DESCRIPTION OF THE TASK -> List every line in this data where the string "like" occurs.

RECORDS PROVIDED ->
********
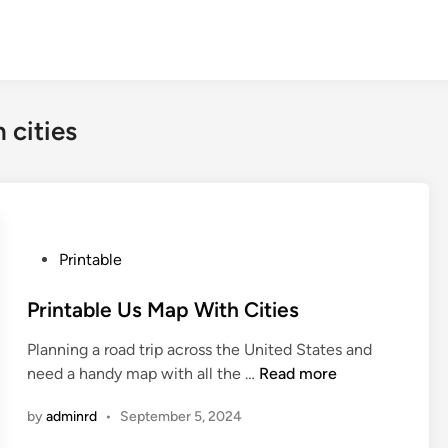
 cities
P
Printable
o
s
Printable Us Map With Cities
t
Planning a road trip across the United States and
e
P
need a handy map with all the …
Read more
d
r
i
by
adminrd
•
September 5, 2024
i
n
n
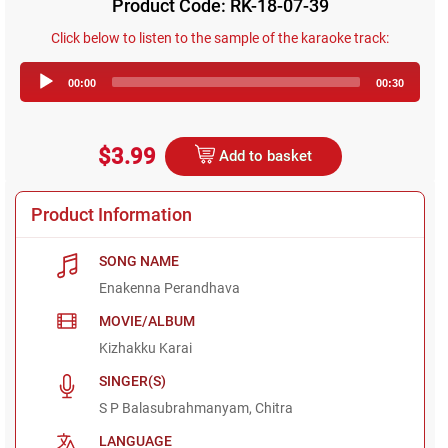
Product Code: RK-18-07-39
Click below to listen to the sample of the karaoke track:
Audio
00:00
00:30
Player
$3.99
Add to basket
Product Information
SONG NAME
Enakenna Perandhava
MOVIE/ALBUM
Kizhakku Karai
SINGER(S)
S P Balasubrahmanyam, Chitra
LANGUAGE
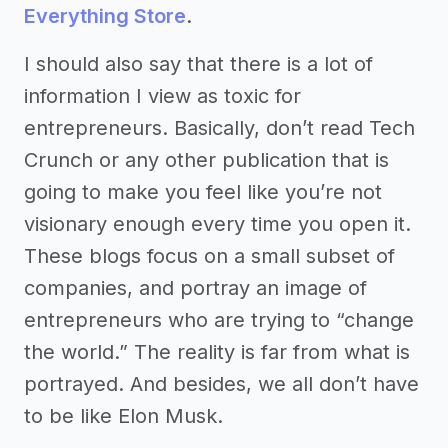
Everything Store
.
I should also say that there is a lot of
information I view as toxic for
entrepreneurs. Basically, don’t read Tech
Crunch or any other publication that is
going to make you feel like you’re not
visionary enough every time you open it.
These blogs focus on a small subset of
companies, and portray an image of
entrepreneurs who are trying to “change
the world.” The reality is far from what is
portrayed. And besides, we all don’t have
to be like Elon Musk.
********
WRITTEN REPLY ->
going to make you feel like you’re not
to be like Elon Musk.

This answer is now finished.